Mexico comes clean on its water problem

The Mexican environment minister has admitted that the nation’s water problems are more serious than thought, with grave problems of desertification and pollution.


With less drinking water per capita than the desert nation of Egypt, 60% less than 50 years ago, 73% of its supply contaminated and a danger to public health and 93% of its rivers polluted, according to the government itself, Mexico has a grave water problem. “The problem is more serious than we thought. There is no place in this country, with the exception of maybe one or two cities, like Monterrey, where you can drink the water without worrying you’re going to get sick,” the environment minister, Victor Lichtinger, admitted in a radio interview.

Even President Vicente Fox has referred to Mexican rivers as “a lethal source of sickness” after “decades of having been overexploited, without planning, without sense”, and recently declared water as an issue of national security (see related story). Only 14% of the nation’s municipal and industrial wastewater is currently treated.
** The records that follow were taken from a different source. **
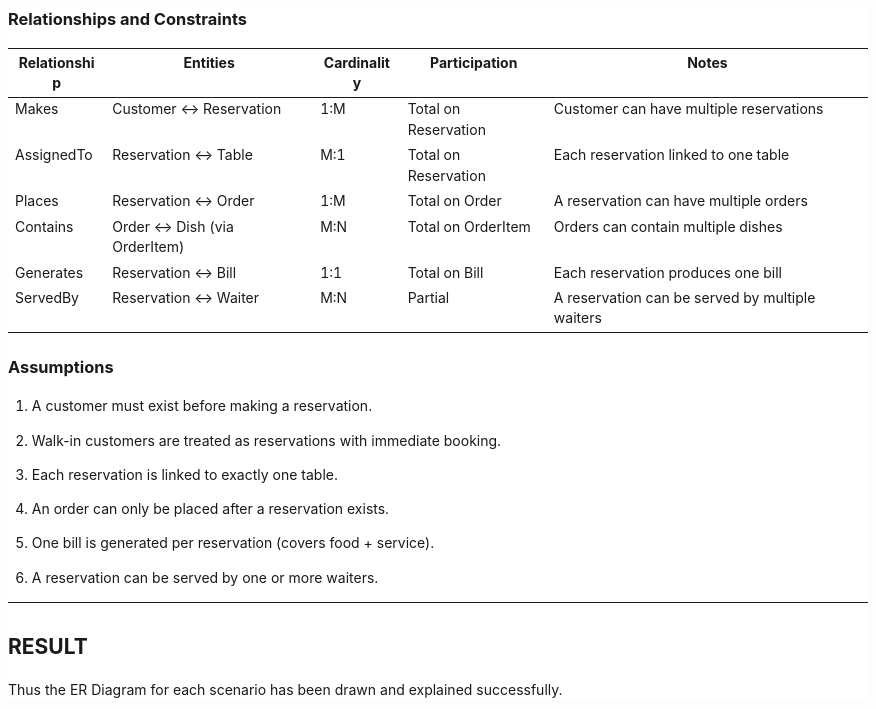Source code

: ### Relationships and Constraints

| Relationship | Entities                     | Cardinality | Participation        | Notes                                           |
| ------------ | ---------------------------- | ----------- | -------------------- | ----------------------------------------------- |
| Makes        | Customer ↔ Reservation       | 1\:M        | Total on Reservation | Customer can have multiple reservations         |
| AssignedTo   | Reservation ↔ Table          | M:1         | Total on Reservation | Each reservation linked to one table            |
| Places       | Reservation ↔ Order          | 1\:M        | Total on Order       | A reservation can have multiple orders          |
| Contains     | Order ↔ Dish (via OrderItem) | M\:N        | Total on OrderItem   | Orders can contain multiple dishes              |
| Generates    | Reservation ↔ Bill           | 1:1         | Total on Bill        | Each reservation produces one bill              |
| ServedBy     | Reservation ↔ Waiter         | M\:N        | Partial              | A reservation can be served by multiple waiters |

### Assumptions

1. A customer must exist before making a reservation.

2. Walk-in customers are treated as reservations with immediate booking.

3. Each reservation is linked to exactly one table.

4. An order can only be placed after a reservation exists.

5. One bill is generated per reservation (covers food + service).

6. A reservation can be served by one or more waiters.

---

## RESULT

Thus the ER Diagram for each scenario has been drawn and explained successfully.
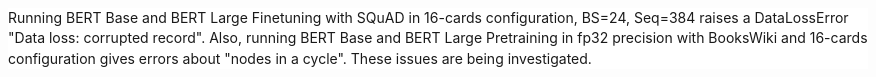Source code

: Running BERT Base and BERT Large Finetuning with SQuAD in 16-cards configuration, BS=24, Seq=384 raises a DataLossError "Data loss: corrupted record". Also, running BERT Base and BERT Large Pretraining in fp32 precision with BooksWiki and 16-cards configuration gives errors about "nodes in a cycle". These issues are being investigated.
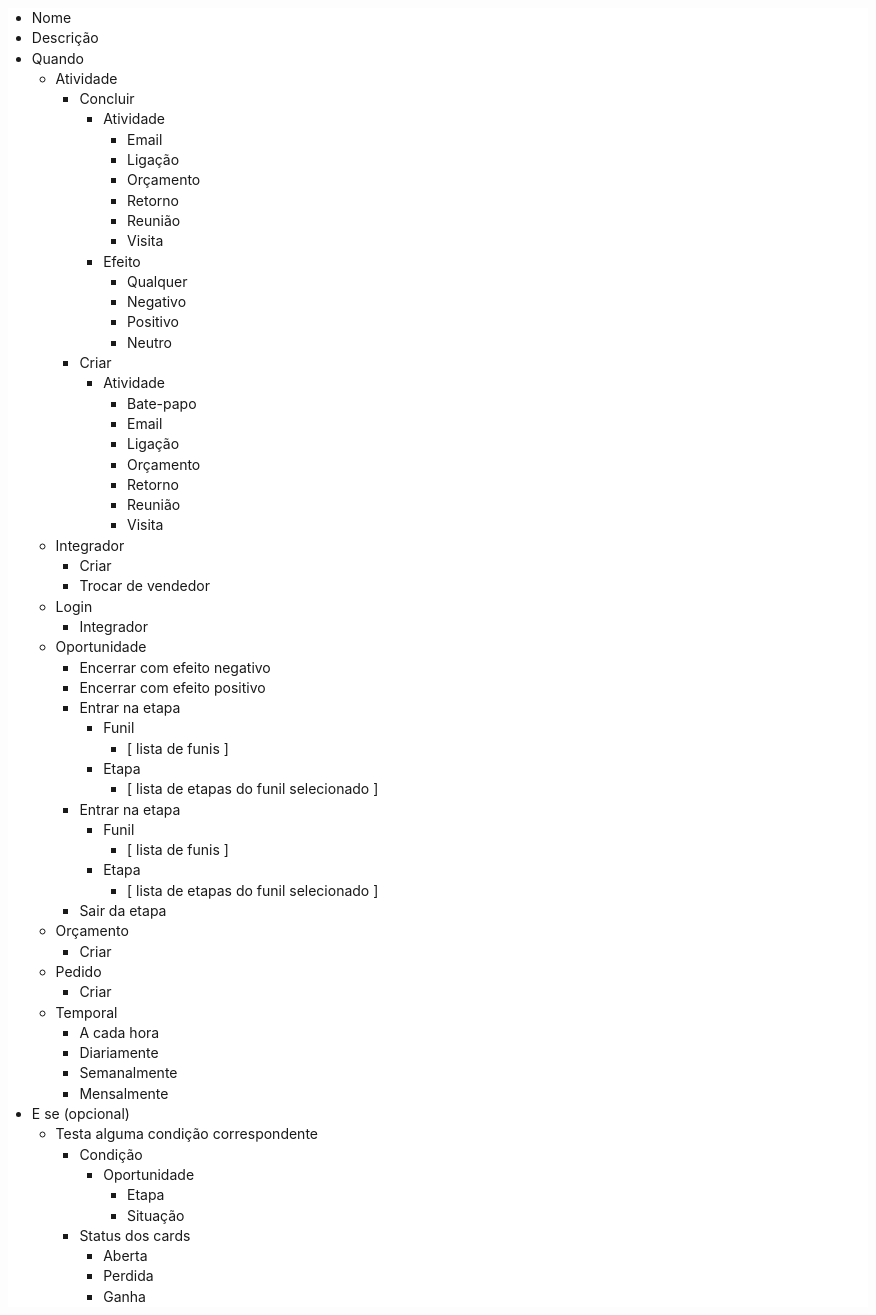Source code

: - Nome
- Descrição
- Quando
    - Atividade
        - Concluir
            - Atividade
                - Email
                - Ligação
                - Orçamento
                - Retorno
                - Reunião
                - Visita
            - Efeito
                - Qualquer
                - Negativo
                - Positivo
                - Neutro
        - Criar
            - Atividade
                - Bate-papo
                - Email
                - Ligação
                - Orçamento
                - Retorno
                - Reunião
                - Visita
    - Integrador
        - Criar
        - Trocar de vendedor
    - Login
        - Integrador
    - Oportunidade
        - Encerrar com efeito negativo
        - Encerrar com efeito positivo
        - Entrar na etapa
            - Funil
                - [ lista de funis ]
            - Etapa
                - [ lista de etapas do funil selecionado ]
        - Entrar na etapa
            - Funil
                - [ lista de funis ]
            - Etapa
                - [ lista de etapas do funil selecionado ]
        - Sair da etapa
    - Orçamento
        - Criar
    - Pedido
        - Criar
    - Temporal
        - A cada hora
        - Diariamente
        - Semanalmente
        - Mensalmente
- E se (opcional)
    - Testa alguma condição correspondente
        - Condição
            - Oportunidade
                - Etapa
                - Situação
        - Status dos cards
            - Aberta
            - Perdida
            - Ganha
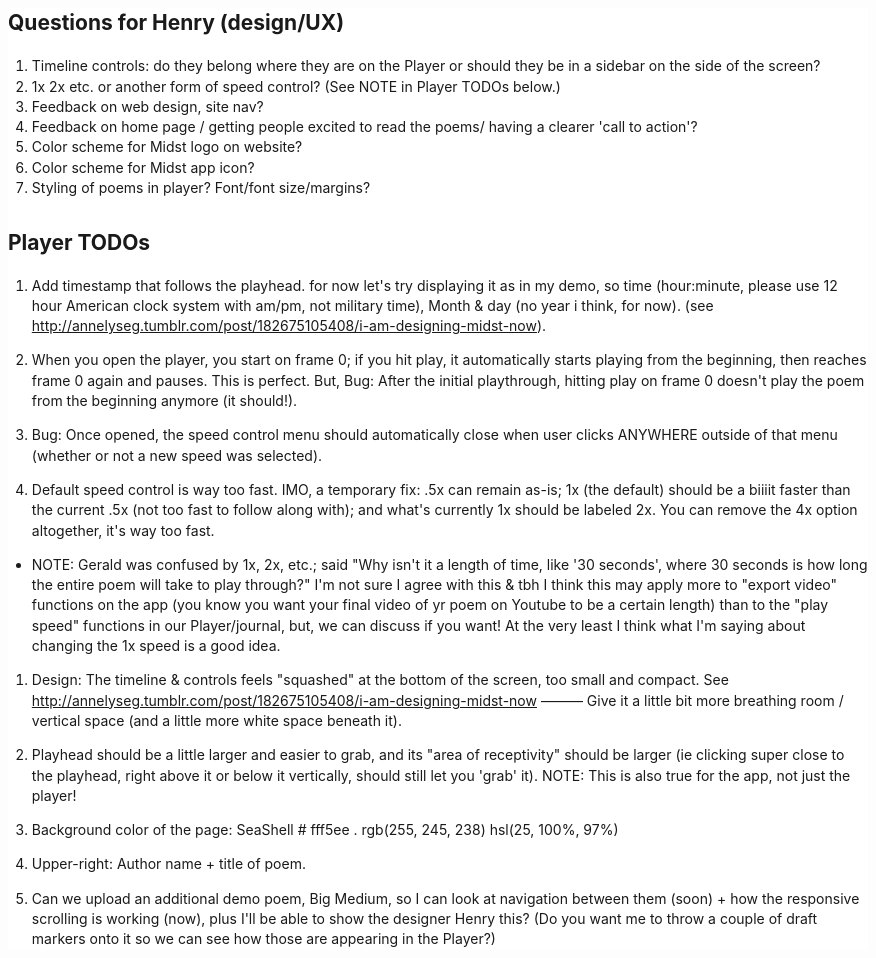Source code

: ## Questions for Henry (design/UX)
1. Timeline controls: do they belong where they are on the Player or should they be in a sidebar on the side of the screen?
1. 1x 2x etc. or another form of speed control? (See NOTE in Player TODOs below.)
1. Feedback on web design, site nav?
1. Feedback on home page / getting people excited to read the poems/ having a clearer 'call to action'?
1. Color scheme for Midst logo on website?
1. Color scheme for Midst app icon?
1. Styling of poems in player? Font/font size/margins?

## Player TODOs
1. Add timestamp that follows the playhead. for now let's try displaying it as in my demo, so time (hour:minute, please use 12 hour American clock system with am/pm, not military time), Month & day (no year i think, for now). (see http://annelyseg.tumblr.com/post/182675105408/i-am-designing-midst-now).

1. When you open the player, you start on frame 0; if you hit play, it automatically starts playing from the beginning, then reaches frame 0 again and pauses. This is perfect. But, Bug: After the initial playthrough, hitting play on frame 0 doesn't play the poem from the beginning anymore (it should!).

1. Bug: Once opened, the speed control menu should automatically close when user clicks ANYWHERE outside of that menu (whether or not a new speed was selected).

1. Default speed control is way too fast. IMO, a temporary fix: .5x can remain as-is; 1x (the default) should be a biiiit faster than the current .5x (not too fast to follow along with); and what's currently 1x should be labeled 2x. You can remove the 4x option altogether, it's way too fast.

- NOTE: Gerald was confused by 1x, 2x, etc.; said "Why isn't it a length of time, like '30 seconds', where 30 seconds is how long the entire poem will take to play through?" I'm not sure I agree with this & tbh I think this may apply more to "export video" functions on the app (you know you want your final video of yr poem on Youtube to be a certain length) than to the "play speed" functions in our Player/journal, but, we can discuss if you want! At the very least I think what I'm saying about changing the 1x speed is a good idea.

1. Design: The timeline & controls feels "squashed" at the bottom of the screen, too small and compact. See http://annelyseg.tumblr.com/post/182675105408/i-am-designing-midst-now ——— Give it a little bit more breathing room / vertical space (and a little more white space beneath it).

1. Playhead should be a little larger and easier to grab, and its "area of receptivity" should be larger (ie clicking super close to the playhead, right above it or below it vertically, should still let you 'grab' it). NOTE: This is also true for the app, not just the player!

1. Background color of the page: SeaShell # fff5ee .
rgb(255, 245, 238)
hsl(25, 100%, 97%)

1. Upper-right: Author name + title of poem.

1. Can we upload an additional demo poem, Big Medium, so I can look at navigation between them (soon) + how the responsive scrolling is working (now), plus I'll be able to show the designer Henry this? (Do you want me to throw a couple of draft markers onto it so we can see how those are appearing in the Player?)
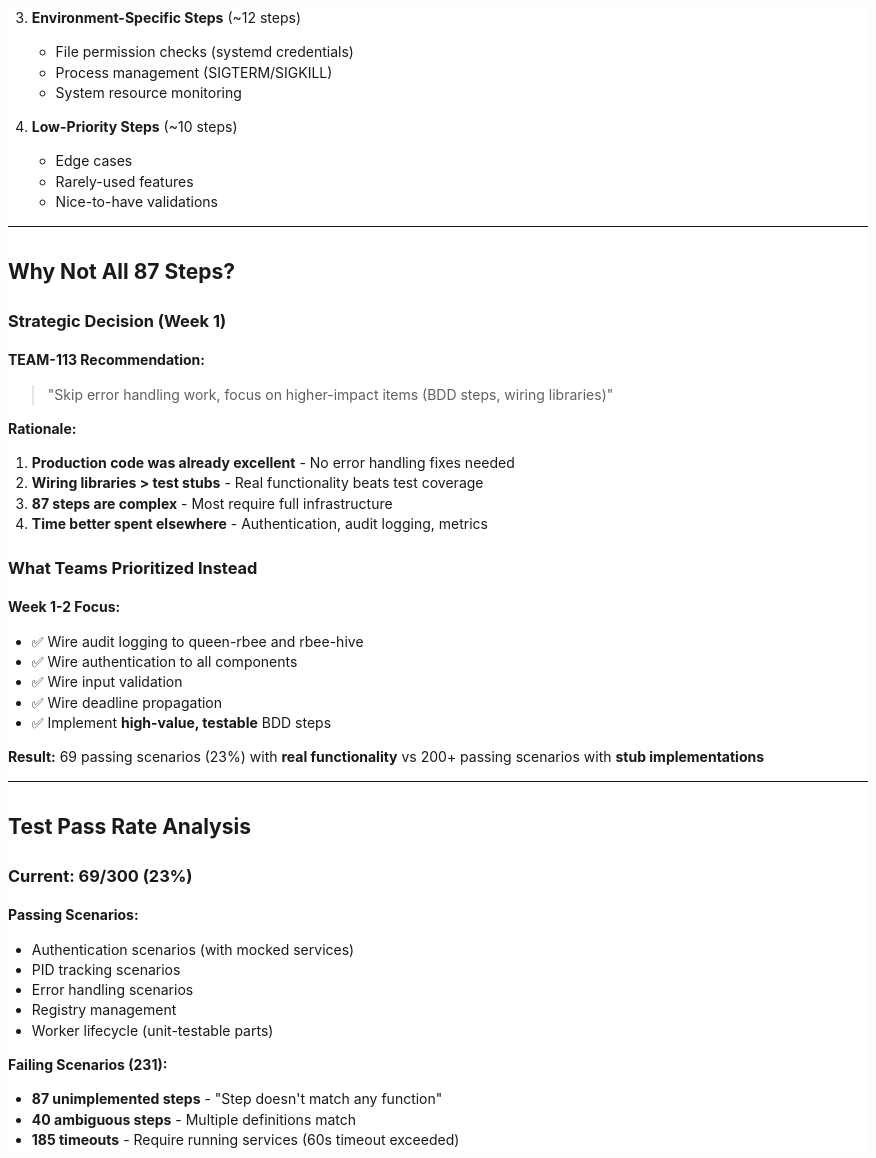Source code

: 3. **Environment-Specific Steps** (~12 steps)
   - File permission checks (systemd credentials)
   - Process management (SIGTERM/SIGKILL)
   - System resource monitoring

4. **Low-Priority Steps** (~10 steps)
   - Edge cases
   - Rarely-used features
   - Nice-to-have validations

---

## Why Not All 87 Steps?

### Strategic Decision (Week 1)

**TEAM-113 Recommendation:**
> "Skip error handling work, focus on higher-impact items (BDD steps, wiring libraries)"

**Rationale:**
1. **Production code was already excellent** - No error handling fixes needed
2. **Wiring libraries > test stubs** - Real functionality beats test coverage
3. **87 steps are complex** - Most require full infrastructure
4. **Time better spent elsewhere** - Authentication, audit logging, metrics

### What Teams Prioritized Instead

**Week 1-2 Focus:**
- ✅ Wire audit logging to queen-rbee and rbee-hive
- ✅ Wire authentication to all components
- ✅ Wire input validation
- ✅ Wire deadline propagation
- ✅ Implement **high-value, testable** BDD steps

**Result:** 69 passing scenarios (23%) with **real functionality** vs 200+ passing scenarios with **stub implementations**

---

## Test Pass Rate Analysis

### Current: 69/300 (23%)

**Passing Scenarios:**
- Authentication scenarios (with mocked services)
- PID tracking scenarios
- Error handling scenarios
- Registry management
- Worker lifecycle (unit-testable parts)

**Failing Scenarios (231):**
- **87 unimplemented steps** - "Step doesn't match any function"
- **40 ambiguous steps** - Multiple definitions match
- **185 timeouts** - Require running services (60s timeout exceeded)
The national water commission says that at least $30 billion must be invested in the next decade to halt the contamination and to treat enough water to keep pace with people’s needs. However, Mexico does not even currently have sufficient funding for its present water-treatment facilities. In Chiapas state, for example, none of 13 treatment plants are working. In the world’s most populous metropolis, Mexico City, some of the aqueducts date back to Aztec times, up to half of the water supply is lost to leaks and, due to the depletion of its underground aquifer, major city landmarks are sinking and bending.

Lichtinger says that one of the most serious water issues to be dealt with is the waste of at least 35% of the nation’s water supply by agriculture and mining, the biggest consumers nationally. The minister said that the government is to end free water supplies to these industries, which account for at least 1% of the entire national budget, encouraging them to use water more economically. “The water situation is so serious due to bad policies, whereby the rich are subsidised, whilst the poorest have no drinking water, due to a lack of money,” the minister said, adding that some 12 million people, one in every eight Mexicans, are without drinkable water, and pay up to 12 times more for some form of supply.

Under the new plan to be introduced in Congress, industries will also be forced to pay for water according to its supply, for example those in the parched north will pay far more than those in the tropical south.